I am new to cryptography, so I have a question:
How can I create my own key (let`s say like a string "1234"). Because I need to encrypt a string with a key (defined by me), save the encrypted string in a database and when I want to use it, take it from the database and decrypt it with the key known by me.
I have this code :
import java.security.InvalidKeyException;
import java.security.*;
import javax.crypto.BadPaddingException;
import javax.crypto.Cipher;
import javax.crypto.IllegalBlockSizeException;
import javax.crypto.SecretKey;
import javax.crypto.SecretKeyFactory;
import javax.crypto.spec.DESedeKeySpec;
public class LocalEncrypter {
private static String algorithm = "PBEWithMD5AndDES";
//private static Key key = null;
private static Cipher cipher = null;
private static SecretKey key;
private static void setUp() throws Exception {
///key = KeyGenerator.getInstance(algorithm).generateKey();
SecretKeyFactory factory = SecretKeyFactory.getInstance(algorithm);
String pass1 = "thisIsTheSecretKeyProvidedByMe";
byte[] pass = pass1.getBytes();
SecretKey key = factory.generateSecret(new DESedeKeySpec(pass));
cipher = Cipher.getInstance(algorithm);
}
public static void main(String[] args)
throws Exception {
setUp();
byte[] encryptionBytes = null;
String input = "1234";
System.out.println("Entered: " + input);
encryptionBytes = encrypt(input);
System.out.println(
"Recovered: " + decrypt(encryptionBytes));
}
private static byte[] encrypt(String input)

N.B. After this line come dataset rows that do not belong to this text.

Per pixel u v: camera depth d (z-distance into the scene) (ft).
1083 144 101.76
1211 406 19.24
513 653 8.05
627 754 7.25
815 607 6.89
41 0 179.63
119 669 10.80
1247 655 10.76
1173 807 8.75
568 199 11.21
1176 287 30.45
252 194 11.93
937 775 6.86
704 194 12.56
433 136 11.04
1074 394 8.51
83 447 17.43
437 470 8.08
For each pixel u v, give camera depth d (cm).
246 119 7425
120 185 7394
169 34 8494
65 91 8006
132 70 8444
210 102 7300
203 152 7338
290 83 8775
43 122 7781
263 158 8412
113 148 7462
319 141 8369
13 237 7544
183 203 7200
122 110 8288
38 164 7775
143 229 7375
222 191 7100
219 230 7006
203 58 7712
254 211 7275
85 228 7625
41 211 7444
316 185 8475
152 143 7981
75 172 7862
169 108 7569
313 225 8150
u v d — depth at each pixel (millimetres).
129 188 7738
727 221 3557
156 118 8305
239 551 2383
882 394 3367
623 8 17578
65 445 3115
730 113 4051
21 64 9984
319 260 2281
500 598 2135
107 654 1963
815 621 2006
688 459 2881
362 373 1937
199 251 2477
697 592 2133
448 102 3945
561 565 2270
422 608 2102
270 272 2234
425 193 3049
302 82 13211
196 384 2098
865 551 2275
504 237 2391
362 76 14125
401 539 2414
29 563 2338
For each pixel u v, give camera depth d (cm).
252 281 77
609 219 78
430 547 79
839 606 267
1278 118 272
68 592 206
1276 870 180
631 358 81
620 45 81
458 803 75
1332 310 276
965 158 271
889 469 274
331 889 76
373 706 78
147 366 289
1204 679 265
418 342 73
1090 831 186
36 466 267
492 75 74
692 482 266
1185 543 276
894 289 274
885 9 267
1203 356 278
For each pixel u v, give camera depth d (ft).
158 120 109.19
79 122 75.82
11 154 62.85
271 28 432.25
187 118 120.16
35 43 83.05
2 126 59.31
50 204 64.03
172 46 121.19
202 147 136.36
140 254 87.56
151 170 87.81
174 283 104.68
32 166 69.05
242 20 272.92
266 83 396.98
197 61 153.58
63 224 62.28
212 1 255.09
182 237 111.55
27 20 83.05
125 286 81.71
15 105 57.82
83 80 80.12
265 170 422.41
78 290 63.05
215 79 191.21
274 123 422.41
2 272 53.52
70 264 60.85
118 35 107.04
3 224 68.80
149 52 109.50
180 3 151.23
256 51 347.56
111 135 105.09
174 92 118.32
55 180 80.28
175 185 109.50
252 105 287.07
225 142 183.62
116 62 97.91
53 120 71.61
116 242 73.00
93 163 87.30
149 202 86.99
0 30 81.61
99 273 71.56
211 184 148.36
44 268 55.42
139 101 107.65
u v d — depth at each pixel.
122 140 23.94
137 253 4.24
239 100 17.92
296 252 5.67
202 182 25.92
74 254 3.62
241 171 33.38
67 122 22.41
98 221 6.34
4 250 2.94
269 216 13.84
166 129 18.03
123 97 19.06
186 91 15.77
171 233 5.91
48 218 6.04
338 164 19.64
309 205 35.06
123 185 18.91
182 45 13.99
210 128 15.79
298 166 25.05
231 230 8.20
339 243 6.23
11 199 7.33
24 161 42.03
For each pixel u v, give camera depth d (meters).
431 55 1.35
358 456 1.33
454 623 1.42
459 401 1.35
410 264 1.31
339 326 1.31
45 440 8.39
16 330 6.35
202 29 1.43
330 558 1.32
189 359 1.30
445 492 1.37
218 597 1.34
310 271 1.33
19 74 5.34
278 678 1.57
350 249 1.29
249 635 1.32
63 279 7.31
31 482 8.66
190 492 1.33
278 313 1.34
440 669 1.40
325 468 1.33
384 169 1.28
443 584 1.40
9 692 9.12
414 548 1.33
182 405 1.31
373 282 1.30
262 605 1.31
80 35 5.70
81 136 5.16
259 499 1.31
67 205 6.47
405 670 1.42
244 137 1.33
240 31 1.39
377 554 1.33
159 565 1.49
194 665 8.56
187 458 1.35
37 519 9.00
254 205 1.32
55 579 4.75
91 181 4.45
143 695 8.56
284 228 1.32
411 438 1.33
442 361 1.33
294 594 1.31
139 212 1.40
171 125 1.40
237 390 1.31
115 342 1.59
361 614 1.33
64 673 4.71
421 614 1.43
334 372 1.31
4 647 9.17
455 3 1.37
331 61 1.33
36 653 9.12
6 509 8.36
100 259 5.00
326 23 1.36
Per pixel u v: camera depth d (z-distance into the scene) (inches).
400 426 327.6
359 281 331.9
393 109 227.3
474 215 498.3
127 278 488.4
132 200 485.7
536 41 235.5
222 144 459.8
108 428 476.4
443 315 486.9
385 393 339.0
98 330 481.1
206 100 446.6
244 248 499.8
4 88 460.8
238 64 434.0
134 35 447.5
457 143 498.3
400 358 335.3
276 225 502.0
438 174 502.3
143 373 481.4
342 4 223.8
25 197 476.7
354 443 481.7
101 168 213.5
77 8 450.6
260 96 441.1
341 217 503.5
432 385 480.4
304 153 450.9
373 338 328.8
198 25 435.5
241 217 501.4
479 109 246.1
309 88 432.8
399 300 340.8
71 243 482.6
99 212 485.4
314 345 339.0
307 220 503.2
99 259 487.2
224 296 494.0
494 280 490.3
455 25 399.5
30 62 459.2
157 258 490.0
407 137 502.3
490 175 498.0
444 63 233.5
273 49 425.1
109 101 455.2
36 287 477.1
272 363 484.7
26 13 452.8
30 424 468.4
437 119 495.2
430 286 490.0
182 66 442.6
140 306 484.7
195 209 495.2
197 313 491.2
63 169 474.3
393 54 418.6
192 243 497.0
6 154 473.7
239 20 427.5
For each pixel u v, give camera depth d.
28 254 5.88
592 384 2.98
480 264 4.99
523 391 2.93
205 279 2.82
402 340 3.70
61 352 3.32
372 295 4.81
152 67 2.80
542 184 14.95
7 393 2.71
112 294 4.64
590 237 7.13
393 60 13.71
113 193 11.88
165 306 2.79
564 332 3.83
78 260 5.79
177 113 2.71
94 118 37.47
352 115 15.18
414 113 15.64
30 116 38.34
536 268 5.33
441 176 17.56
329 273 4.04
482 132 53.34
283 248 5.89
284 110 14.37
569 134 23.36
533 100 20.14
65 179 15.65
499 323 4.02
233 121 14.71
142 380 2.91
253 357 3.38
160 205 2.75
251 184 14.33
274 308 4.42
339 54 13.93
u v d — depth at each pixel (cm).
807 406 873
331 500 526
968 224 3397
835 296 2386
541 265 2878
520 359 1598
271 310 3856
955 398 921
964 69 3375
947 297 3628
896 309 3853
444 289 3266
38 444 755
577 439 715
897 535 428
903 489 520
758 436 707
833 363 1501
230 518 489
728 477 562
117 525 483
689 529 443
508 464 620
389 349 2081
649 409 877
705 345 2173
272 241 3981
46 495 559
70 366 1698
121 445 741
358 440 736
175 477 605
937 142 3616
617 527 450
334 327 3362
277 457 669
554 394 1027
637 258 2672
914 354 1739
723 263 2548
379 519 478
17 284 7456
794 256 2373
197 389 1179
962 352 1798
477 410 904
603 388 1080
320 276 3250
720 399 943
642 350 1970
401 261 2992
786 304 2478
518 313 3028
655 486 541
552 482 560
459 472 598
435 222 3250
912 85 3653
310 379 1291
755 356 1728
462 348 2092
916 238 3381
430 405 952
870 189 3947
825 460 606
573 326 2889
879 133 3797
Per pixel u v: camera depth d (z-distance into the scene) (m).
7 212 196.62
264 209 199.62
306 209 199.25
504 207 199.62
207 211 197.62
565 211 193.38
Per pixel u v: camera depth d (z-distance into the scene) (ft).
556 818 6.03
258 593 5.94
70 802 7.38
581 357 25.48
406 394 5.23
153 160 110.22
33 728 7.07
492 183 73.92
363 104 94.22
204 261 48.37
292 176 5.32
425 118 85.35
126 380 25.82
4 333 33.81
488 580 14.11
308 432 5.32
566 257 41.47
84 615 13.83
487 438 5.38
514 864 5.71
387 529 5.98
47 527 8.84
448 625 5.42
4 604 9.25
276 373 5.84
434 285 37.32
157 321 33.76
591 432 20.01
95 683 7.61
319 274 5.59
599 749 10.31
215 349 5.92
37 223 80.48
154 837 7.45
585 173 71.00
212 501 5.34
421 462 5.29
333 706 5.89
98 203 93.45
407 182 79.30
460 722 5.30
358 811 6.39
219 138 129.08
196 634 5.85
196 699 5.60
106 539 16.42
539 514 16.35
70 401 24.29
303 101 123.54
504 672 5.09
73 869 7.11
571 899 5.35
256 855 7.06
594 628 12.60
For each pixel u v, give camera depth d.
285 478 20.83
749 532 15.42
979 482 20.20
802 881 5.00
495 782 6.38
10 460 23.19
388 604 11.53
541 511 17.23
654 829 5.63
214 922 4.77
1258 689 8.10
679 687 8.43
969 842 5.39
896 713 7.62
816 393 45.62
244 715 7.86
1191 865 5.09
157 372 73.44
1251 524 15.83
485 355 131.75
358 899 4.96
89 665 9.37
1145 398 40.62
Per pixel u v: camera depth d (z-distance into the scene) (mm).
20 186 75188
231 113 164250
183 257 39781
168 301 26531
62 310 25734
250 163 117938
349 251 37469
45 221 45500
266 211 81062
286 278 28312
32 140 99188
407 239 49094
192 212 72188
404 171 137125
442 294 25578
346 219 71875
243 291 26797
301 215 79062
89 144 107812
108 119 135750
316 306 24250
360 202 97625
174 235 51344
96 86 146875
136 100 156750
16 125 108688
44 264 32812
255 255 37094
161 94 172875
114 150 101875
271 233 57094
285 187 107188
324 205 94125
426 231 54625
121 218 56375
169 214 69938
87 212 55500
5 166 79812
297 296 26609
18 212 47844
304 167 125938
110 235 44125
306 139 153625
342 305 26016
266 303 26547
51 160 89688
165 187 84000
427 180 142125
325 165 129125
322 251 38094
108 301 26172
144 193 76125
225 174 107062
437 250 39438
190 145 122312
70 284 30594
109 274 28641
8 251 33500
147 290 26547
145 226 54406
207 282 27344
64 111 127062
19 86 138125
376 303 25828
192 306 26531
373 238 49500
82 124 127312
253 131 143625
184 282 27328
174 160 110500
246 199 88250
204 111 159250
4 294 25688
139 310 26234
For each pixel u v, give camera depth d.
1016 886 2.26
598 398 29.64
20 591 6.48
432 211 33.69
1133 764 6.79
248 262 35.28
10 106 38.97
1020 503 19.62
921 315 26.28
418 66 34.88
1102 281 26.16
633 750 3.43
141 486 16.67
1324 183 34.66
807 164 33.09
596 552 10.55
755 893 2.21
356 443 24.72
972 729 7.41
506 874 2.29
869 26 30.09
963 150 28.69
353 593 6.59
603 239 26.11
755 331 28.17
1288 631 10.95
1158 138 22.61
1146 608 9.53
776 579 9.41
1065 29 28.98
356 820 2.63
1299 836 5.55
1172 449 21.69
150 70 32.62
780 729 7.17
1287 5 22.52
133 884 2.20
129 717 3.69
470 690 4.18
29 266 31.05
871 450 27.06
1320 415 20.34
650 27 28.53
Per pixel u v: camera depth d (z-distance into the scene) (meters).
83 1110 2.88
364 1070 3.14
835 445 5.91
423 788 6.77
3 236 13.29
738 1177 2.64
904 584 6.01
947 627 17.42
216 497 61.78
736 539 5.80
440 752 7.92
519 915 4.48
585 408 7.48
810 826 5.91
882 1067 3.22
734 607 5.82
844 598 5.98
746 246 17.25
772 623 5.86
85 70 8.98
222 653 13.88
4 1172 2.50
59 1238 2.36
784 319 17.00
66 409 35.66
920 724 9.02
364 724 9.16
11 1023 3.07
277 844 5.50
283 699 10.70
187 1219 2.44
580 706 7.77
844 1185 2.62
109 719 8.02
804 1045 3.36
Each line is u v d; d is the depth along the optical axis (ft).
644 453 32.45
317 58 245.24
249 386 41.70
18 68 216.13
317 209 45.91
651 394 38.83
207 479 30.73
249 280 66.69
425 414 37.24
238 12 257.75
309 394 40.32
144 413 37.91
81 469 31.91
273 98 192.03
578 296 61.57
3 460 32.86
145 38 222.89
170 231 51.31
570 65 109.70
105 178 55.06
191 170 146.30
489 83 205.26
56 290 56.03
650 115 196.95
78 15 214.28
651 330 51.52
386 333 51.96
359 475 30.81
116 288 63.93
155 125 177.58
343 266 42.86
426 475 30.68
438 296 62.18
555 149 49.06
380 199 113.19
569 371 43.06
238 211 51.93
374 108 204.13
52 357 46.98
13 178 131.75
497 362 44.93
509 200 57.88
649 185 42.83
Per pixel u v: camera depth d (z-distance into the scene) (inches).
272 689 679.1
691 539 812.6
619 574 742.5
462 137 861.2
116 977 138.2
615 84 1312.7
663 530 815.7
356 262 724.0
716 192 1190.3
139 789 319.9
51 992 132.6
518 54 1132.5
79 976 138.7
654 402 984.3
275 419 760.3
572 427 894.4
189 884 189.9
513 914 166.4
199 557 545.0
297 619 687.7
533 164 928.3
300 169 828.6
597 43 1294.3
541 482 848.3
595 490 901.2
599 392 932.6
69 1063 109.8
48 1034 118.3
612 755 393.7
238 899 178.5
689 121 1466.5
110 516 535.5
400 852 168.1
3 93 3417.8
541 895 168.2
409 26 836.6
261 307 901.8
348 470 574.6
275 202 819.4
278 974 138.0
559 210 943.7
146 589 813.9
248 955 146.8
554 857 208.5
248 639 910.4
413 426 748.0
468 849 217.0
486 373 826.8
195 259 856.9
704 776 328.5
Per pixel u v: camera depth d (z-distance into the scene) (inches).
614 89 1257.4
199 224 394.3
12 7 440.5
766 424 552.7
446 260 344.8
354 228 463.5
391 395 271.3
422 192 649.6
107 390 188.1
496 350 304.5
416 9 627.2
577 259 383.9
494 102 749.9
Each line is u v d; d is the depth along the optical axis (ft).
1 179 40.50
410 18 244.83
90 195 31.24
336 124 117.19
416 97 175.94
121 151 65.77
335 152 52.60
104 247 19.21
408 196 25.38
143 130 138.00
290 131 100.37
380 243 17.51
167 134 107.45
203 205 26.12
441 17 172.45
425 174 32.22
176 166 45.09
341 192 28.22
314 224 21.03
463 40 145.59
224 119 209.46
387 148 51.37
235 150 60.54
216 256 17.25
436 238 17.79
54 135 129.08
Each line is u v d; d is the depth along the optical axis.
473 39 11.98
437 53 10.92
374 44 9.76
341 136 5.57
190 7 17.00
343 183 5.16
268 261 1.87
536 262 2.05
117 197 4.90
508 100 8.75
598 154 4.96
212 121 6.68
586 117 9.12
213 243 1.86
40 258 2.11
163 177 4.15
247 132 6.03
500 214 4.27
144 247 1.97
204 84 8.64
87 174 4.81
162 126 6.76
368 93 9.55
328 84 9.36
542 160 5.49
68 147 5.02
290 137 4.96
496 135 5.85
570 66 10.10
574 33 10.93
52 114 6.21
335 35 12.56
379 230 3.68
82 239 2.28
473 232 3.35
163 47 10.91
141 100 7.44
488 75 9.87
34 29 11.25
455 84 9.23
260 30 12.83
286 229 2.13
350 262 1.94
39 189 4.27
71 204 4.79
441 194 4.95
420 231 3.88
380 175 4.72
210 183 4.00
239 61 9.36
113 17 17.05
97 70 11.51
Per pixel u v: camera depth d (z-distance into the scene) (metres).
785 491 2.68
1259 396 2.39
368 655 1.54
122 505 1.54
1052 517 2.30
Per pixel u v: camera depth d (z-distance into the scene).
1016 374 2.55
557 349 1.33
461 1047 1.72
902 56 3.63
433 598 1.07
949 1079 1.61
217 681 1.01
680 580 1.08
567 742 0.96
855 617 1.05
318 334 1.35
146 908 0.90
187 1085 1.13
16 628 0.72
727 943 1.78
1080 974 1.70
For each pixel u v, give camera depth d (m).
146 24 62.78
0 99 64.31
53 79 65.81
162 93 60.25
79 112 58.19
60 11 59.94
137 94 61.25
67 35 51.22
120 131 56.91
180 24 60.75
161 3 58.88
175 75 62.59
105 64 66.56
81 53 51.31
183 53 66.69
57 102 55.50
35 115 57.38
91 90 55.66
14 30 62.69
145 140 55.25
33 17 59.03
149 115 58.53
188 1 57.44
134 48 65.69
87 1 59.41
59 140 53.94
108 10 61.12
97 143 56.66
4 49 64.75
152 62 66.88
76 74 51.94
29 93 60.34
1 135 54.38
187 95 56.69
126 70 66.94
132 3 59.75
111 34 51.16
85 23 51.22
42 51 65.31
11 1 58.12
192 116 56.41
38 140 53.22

throws InvalidKeyException,
BadPaddingException,
IllegalBlockSizeException {
cipher.init(Cipher.ENCRYPT_MODE, key);
byte[] inputBytes = input.getBytes();
return cipher.doFinal(inputBytes);
}
private static String decrypt(byte[] encryptionBytes)
throws InvalidKeyException,
BadPaddingException,
IllegalBlockSizeException {
cipher.init(Cipher.DECRYPT_MODE, key);
byte[] recoveredBytes =
cipher.doFinal(encryptionBytes);
String recovered =
new String(recoveredBytes);
return recovered;
}
}
Exception in thread "main" java.security.spec.InvalidKeySpecException: Invalid key spec
at com.sun.crypto.provider.PBEKeyFactory.engineGenerateSecret(PBEKeyFactory.java:114)
at javax.crypto.SecretKeyFactory.generateSecret(SecretKeyFactory.java:335)
at LocalEncrypter.setUp(LocalEncrypter.java:22)
at LocalEncrypter.main(LocalEncrypter.java:28)
A KeyGenerator generates random keys. Since you know the secret key, what you need is a SecretKeyFactory. Get an instance for your algorithm (DESede), and then call its generateSecret méthode with an instance of DESedeKeySpec as argument:
SecretKeyFactory factory = SecretKeyFactory.getInstance("DESede");
SecretKey key = factory.generateSecret(new DESedeKeySpec(someByteArrayContainingAtLeast24Bytes));
Here is a complete example that works. As I said, DESedeKeySpec must be used with the DESede algorithm. Using a DESede key with PBEWithMD5AndDES makes no sense.
public class EncryptionTest {
public static void main(String[] args) throws Exception {
byte[] keyBytes = "1234567890azertyuiopqsdf".getBytes("ASCII");
DESedeKeySpec keySpec = new DESedeKeySpec(keyBytes);
SecretKeyFactory factory = SecretKeyFactory.getInstance("DESede");
SecretKey key = factory.generateSecret(keySpec);
byte[] text = "Hello world".getBytes("ASCII");
Cipher cipher = Cipher.getInstance("DESede");
cipher.init(Cipher.ENCRYPT_MODE, key);
byte[] encrypted = cipher.doFinal(text);
cipher = Cipher.getInstance("DESede");
cipher.init(Cipher.DECRYPT_MODE, key);
byte[] decrypted = cipher.doFinal(encrypted);
System.out.println(new String(decrypted, "ASCII"));
}
}
Well, I found the solution after combining from here and there. The encrypted result will be formatted as Base64 String for safe saving as xml file.
package cmdCrypto;
import javax.crypto.Cipher;
import javax.crypto.SecretKey;
import javax.crypto.SecretKeyFactory;
import javax.crypto.spec.DESedeKeySpec;
import javax.xml.bind.DatatypeConverter;
public class CmdCrypto {
public static void main(String[] args) {
try{
final String strPassPhrase = "123456789012345678901234"; //min 24 chars
String param = "No body can see me";
System.out.println("Text : " + param);
SecretKeyFactory factory = SecretKeyFactory.getInstance("DESede");
SecretKey key = factory.generateSecret(new DESedeKeySpec(strPassPhrase.getBytes()));
Cipher cipher = Cipher.getInstance("DESede");
cipher.init(Cipher.ENCRYPT_MODE, key);
String str = DatatypeConverter.printBase64Binary(cipher.doFinal(param.getBytes()));
System.out.println("Text Encryted : " + str);
cipher.init(Cipher.DECRYPT_MODE, key);
String str2 = new String(cipher.doFinal(DatatypeConverter.parseBase64Binary(str)));
System.out.println("Text Decryted : " + str2);
} catch(Exception e) {
e.printStackTrace();
}
}
}